What kind of care will I receive?

Clinical trials require experts in specific fields to conduct each trial. For example, new heart medications usually require a cardiologist to conduct the trial. Psychiatric medication trials, such as those conducted at Neuro Behavioral Clinical Research, require trained psychiatrists and psychologists.

Clinical trials will provide medical care and related benefits in the unlikely event you are harmed by participating in a clinical trial, as highlighted in the written informed consent.

How long do the studies last?

Clinical trials can range in length from few weeks to one or more years depending on each situation. Follow-up care to achieve stabilization post-participation in a trial is available for one to two months, on a case by case basis at no cost to you.

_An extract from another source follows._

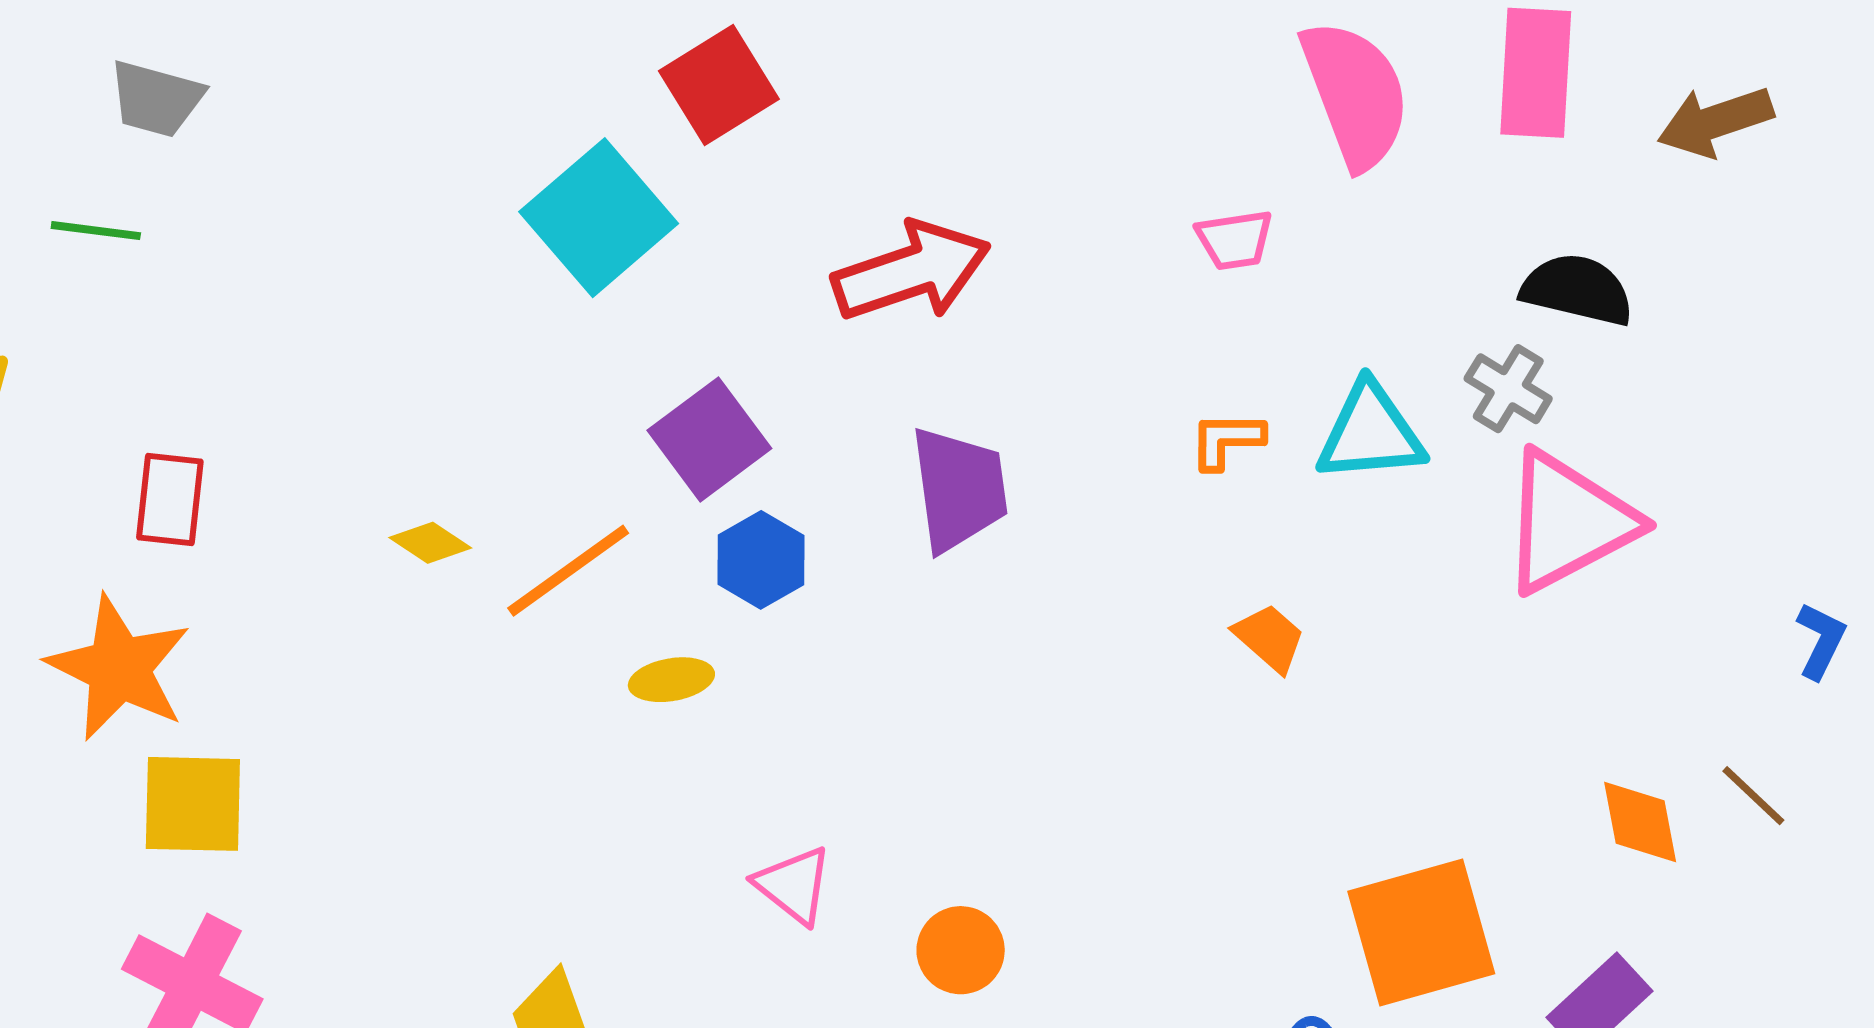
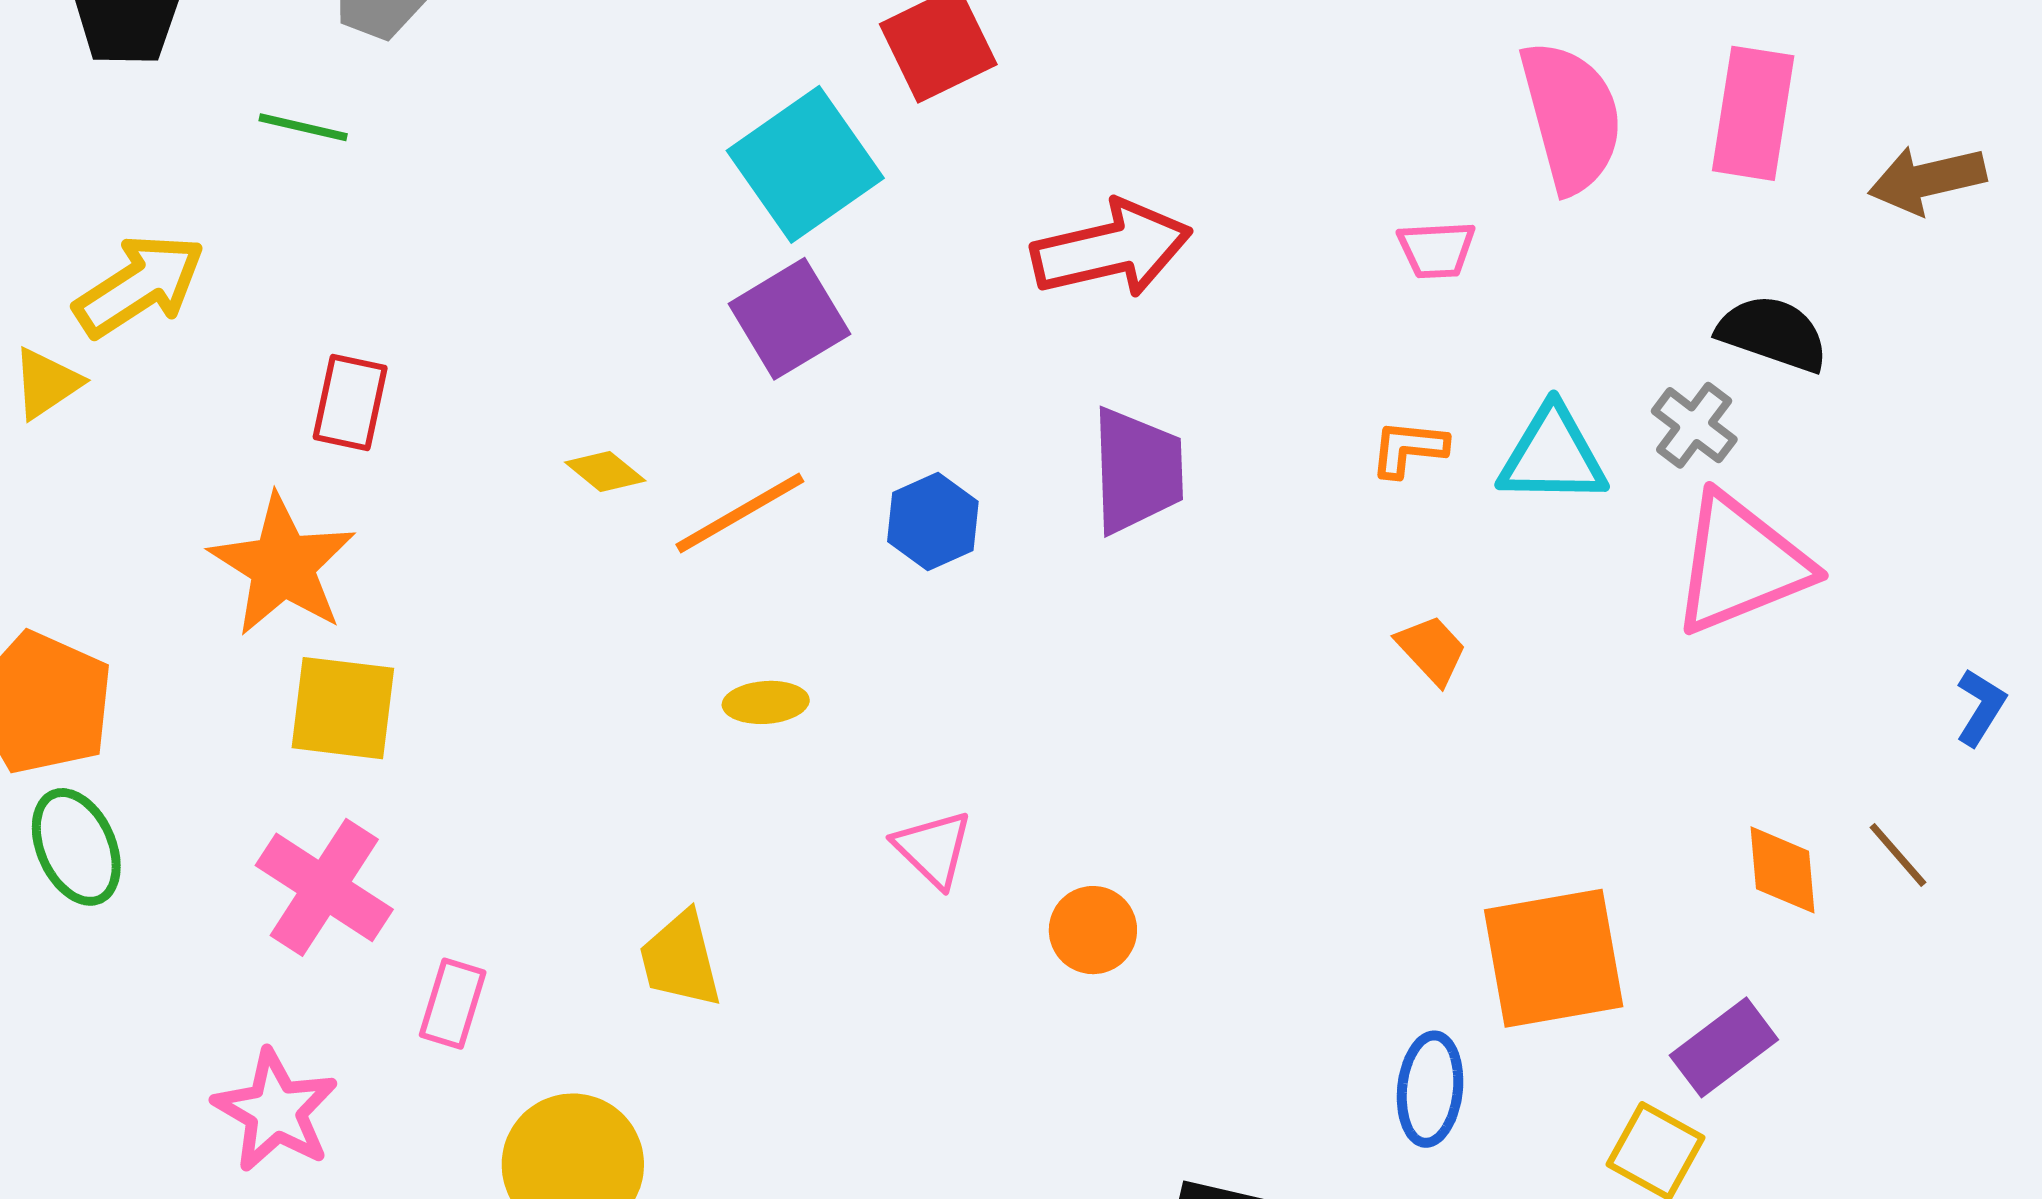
purple square: (709, 439) -> (789, 319), moved
yellow ellipse: (671, 680) -> (766, 702), moved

How to join a clinical trial

Start by calling Neuro Behavioral Clinical Research at 330-493-1118 or send us an email. You will be given general information about NBCR, our locations, medical and other staff.

We cannot qualify you to participate in a study by phone.

In general, you need to be in good health and not have uncontrolled a major medical illness such as diabetes, hypertension, seizures or cancer. Participants may not have active alcohol or drug abuse problems.

Qualification to participate in a clinical trial is based on medical and psychological interviews, and the review of specific written informed consents. Following an agreement to participate, medical procedures such as physical examination, laboratory tests, EKGs, and more, will be conducted.

This type of comprehensive evaluation usually takes 3 to 4 hours. Before your evaluation, we request that you have fasted for 8 hours (no food, only water allowed) before your appointment so that the required laboratory tests such can be accurately measured.

Clinical trials can range in length from few weeks to one or more years depending on each situation. Follow-up care to achieve stabilization post-participation in a trial is available for one to two months, on a case by case basis at no cost to you.